** Stated problem **
Show every line in the entries below that contains the word "item", copying each such line in full.

** Rows **
━━━━
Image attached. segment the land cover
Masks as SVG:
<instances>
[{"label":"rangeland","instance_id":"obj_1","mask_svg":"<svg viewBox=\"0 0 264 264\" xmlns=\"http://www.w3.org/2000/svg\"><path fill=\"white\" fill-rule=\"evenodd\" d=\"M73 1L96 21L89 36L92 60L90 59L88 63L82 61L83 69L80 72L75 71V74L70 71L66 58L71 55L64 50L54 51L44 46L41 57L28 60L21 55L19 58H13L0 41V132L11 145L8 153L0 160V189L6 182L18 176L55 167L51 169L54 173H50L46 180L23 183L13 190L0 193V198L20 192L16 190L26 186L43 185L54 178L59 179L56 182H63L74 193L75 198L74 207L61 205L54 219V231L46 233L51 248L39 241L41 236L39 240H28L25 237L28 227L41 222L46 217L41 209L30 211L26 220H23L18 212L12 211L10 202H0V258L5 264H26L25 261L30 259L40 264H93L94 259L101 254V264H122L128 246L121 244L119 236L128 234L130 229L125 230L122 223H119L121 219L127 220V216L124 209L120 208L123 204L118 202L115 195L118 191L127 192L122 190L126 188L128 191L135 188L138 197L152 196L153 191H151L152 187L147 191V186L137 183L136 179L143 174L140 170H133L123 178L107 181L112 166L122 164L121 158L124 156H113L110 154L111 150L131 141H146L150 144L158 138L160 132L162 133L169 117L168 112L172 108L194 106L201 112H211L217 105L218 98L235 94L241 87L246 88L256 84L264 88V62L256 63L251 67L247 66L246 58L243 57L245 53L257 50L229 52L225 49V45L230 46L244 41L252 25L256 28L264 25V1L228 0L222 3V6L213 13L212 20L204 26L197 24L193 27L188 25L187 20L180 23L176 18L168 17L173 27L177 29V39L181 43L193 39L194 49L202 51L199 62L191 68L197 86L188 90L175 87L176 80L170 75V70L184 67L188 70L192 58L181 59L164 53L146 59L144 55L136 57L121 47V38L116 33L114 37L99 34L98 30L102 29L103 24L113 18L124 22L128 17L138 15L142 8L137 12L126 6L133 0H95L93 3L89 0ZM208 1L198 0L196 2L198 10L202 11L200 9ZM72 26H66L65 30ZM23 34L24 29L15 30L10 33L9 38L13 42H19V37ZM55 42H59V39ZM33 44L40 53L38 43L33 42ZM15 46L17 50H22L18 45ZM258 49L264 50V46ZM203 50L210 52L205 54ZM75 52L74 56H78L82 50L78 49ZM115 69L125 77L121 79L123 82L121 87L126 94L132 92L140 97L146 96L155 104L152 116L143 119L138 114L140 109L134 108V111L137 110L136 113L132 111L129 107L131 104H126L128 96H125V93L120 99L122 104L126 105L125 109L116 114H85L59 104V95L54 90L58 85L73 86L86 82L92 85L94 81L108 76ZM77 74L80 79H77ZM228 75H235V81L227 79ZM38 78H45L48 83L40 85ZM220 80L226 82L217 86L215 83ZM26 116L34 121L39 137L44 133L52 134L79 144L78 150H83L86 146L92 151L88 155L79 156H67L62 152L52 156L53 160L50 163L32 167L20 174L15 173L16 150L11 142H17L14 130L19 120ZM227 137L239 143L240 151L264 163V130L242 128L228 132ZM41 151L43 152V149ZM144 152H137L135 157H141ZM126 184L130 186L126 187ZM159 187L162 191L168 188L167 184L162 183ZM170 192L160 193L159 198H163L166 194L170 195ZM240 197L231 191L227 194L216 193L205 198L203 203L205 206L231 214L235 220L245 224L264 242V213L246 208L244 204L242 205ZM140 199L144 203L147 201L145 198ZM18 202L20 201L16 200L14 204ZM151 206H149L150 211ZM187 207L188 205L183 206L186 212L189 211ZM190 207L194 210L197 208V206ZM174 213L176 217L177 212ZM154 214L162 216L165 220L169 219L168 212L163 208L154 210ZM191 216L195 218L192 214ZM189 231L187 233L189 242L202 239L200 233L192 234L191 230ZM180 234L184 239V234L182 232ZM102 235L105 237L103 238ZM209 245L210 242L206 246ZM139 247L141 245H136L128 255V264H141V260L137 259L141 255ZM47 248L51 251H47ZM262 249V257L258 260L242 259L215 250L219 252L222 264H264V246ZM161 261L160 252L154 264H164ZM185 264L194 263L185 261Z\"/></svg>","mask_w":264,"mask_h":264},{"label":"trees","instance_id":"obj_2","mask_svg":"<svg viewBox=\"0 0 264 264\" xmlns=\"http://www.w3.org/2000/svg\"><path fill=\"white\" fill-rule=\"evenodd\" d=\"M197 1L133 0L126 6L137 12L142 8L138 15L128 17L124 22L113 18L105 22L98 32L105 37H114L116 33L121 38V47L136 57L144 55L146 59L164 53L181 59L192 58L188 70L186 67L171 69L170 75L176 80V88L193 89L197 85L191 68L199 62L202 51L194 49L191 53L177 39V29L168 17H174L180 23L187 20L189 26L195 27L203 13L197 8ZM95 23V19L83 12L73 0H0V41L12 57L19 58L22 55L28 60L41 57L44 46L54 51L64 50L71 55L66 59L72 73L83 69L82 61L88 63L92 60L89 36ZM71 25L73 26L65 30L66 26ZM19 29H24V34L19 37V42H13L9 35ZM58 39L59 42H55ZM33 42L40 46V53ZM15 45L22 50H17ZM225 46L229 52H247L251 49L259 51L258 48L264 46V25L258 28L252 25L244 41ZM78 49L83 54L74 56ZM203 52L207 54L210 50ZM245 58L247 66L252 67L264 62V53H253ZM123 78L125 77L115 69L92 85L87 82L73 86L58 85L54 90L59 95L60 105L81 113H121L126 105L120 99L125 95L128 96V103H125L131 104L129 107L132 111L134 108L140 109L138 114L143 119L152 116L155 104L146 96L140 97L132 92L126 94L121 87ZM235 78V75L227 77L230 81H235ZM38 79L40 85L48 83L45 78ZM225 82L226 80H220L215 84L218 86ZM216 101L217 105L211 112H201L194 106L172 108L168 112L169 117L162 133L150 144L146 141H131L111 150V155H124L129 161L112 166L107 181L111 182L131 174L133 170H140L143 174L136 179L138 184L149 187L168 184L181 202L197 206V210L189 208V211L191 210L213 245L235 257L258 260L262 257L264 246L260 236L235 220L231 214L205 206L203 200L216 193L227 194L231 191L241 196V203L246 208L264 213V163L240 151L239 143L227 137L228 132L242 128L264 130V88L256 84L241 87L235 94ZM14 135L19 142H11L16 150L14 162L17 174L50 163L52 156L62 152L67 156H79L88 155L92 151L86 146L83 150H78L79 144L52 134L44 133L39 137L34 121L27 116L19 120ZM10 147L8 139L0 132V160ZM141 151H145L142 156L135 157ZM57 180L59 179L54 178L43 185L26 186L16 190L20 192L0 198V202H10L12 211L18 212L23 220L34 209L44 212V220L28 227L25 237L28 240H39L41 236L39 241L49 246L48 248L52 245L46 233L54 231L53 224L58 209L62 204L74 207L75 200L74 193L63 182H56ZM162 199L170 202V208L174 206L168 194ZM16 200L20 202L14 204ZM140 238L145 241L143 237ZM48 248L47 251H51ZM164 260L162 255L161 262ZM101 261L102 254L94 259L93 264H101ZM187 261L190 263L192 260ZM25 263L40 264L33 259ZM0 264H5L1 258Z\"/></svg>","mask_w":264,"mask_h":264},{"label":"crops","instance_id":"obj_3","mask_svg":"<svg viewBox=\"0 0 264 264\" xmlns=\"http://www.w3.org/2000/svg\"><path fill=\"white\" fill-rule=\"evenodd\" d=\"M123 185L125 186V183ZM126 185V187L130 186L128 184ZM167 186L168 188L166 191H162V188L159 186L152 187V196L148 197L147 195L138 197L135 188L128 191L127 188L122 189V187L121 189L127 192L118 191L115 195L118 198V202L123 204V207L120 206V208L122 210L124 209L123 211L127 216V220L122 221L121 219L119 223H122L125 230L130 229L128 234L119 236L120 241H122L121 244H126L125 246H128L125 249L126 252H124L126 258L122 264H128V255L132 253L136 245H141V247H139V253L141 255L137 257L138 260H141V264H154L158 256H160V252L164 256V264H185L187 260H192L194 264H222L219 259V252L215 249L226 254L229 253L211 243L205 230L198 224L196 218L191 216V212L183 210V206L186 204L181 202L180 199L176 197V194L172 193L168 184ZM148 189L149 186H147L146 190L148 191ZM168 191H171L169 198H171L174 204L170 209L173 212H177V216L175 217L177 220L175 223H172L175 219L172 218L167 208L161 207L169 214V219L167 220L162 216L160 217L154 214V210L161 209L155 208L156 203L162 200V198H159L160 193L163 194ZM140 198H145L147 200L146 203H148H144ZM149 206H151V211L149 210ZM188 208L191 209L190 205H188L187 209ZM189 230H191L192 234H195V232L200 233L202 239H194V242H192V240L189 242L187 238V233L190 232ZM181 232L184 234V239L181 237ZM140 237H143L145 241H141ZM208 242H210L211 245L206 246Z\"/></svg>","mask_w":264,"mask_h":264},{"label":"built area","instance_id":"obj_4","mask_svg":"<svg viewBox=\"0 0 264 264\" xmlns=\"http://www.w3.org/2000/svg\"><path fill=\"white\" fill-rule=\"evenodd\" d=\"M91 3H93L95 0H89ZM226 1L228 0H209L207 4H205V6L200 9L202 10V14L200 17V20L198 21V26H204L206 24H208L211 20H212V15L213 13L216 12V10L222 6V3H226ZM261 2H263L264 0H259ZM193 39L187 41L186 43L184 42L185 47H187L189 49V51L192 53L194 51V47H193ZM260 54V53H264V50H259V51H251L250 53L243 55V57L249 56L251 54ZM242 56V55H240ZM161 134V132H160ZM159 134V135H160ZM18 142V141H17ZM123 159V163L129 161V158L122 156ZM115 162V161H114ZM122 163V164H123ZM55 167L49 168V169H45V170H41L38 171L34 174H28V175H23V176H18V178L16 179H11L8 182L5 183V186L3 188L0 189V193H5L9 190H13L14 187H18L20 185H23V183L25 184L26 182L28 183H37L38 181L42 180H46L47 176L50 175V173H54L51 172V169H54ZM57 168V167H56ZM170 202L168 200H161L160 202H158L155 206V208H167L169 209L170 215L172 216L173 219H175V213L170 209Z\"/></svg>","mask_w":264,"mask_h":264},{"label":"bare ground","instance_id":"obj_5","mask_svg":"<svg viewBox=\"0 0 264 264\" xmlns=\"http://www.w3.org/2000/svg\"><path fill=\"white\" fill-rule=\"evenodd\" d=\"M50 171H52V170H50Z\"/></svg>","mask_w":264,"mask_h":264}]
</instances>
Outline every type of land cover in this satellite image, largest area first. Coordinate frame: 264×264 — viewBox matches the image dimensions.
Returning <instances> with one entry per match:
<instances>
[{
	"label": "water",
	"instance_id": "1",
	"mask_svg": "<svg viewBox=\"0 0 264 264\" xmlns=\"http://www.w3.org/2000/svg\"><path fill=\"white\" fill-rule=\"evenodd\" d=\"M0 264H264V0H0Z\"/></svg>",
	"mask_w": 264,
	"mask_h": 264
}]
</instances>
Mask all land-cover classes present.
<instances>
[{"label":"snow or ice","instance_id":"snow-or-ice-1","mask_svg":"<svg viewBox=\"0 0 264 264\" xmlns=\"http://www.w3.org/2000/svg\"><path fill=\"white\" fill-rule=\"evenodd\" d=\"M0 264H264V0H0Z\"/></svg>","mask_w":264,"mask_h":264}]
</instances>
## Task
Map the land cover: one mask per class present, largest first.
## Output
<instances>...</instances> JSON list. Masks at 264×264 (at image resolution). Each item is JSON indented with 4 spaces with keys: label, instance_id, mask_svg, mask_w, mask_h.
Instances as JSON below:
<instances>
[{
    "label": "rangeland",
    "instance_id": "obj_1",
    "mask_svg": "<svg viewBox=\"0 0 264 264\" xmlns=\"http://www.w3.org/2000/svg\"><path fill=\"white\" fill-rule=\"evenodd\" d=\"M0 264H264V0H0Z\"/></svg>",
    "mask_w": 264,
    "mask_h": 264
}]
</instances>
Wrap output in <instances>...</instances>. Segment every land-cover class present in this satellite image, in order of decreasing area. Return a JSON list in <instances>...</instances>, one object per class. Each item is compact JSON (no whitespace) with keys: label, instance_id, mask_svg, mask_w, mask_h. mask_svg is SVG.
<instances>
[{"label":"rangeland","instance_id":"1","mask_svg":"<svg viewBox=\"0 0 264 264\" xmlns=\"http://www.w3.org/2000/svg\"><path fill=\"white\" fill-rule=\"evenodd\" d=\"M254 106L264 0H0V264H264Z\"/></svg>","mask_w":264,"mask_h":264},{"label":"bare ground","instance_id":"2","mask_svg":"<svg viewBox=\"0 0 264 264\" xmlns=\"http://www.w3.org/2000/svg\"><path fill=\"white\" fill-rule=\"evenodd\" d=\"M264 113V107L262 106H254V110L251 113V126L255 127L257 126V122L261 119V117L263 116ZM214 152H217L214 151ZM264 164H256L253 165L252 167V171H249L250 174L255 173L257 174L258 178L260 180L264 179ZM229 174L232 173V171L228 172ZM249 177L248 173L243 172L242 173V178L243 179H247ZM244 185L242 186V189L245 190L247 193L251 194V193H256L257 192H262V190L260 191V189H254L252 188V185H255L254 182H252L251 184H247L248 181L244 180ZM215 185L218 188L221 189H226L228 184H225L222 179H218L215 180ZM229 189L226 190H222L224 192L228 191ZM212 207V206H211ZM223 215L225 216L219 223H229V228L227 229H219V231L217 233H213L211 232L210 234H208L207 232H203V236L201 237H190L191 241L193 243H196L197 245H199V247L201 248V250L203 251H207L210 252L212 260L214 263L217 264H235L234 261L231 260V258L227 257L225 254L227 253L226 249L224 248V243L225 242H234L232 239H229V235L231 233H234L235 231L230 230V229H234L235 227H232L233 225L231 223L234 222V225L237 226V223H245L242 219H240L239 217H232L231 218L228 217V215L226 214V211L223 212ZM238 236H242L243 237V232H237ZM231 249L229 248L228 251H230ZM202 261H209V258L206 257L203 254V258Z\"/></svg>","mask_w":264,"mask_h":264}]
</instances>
━━━━
** Written solution **
<instances>...</instances> JSON list. Masks at 264×264 (at image resolution). Each item is JSON indented with 4 spaces with keys: label, instance_id, mask_svg, mask_w, mask_h.
Wrap output in <instances>...</instances>. Segment every land-cover class present in this satellite image, in order of decreasing area. Return a JSON list in <instances>...</instances>, one object per class. Each item is compact JSON (no whitespace) with keys: label, instance_id, mask_svg, mask_w, mask_h. mask_svg is SVG.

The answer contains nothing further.